Activity -> Extract every line below that contains the string "bridge", matching case exactly.

*** Records provided Section Begins ***

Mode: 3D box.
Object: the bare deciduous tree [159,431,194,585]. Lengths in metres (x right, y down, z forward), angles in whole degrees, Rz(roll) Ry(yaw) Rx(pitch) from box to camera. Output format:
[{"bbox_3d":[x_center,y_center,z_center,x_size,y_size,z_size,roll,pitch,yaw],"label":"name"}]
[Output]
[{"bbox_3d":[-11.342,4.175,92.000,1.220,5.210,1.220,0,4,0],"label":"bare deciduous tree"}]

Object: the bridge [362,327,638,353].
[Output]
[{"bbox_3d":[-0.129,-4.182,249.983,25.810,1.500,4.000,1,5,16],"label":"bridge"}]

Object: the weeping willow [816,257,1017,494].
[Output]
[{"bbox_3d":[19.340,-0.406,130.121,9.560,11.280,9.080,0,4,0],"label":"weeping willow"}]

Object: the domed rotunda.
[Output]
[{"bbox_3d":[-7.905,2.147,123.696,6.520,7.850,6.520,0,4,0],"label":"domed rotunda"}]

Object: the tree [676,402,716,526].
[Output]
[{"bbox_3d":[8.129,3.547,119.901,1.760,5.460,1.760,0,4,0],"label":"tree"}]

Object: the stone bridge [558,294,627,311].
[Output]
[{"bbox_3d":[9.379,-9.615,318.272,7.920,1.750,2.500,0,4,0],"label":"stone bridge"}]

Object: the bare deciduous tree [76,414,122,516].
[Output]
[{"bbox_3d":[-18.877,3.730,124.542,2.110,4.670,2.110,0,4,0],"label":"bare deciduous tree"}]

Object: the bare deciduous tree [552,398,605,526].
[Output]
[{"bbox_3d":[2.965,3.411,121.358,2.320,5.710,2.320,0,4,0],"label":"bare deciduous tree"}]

*** Records provided Section Ends ***
*** Records provided Section Begins ***

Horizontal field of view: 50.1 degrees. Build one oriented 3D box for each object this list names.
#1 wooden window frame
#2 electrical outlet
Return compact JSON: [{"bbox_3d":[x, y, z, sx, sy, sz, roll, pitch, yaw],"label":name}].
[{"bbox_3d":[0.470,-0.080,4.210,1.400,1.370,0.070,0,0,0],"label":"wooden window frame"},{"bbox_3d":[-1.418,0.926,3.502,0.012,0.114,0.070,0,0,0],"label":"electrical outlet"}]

*** Records provided Section Ends ***

Expected output ->
Object: the bridge [362,327,638,353].
[{"bbox_3d":[-0.129,-4.182,249.983,25.810,1.500,4.000,1,5,16],"label":"bridge"}]
Object: the stone bridge [558,294,627,311].
[{"bbox_3d":[9.379,-9.615,318.272,7.920,1.750,2.500,0,4,0],"label":"stone bridge"}]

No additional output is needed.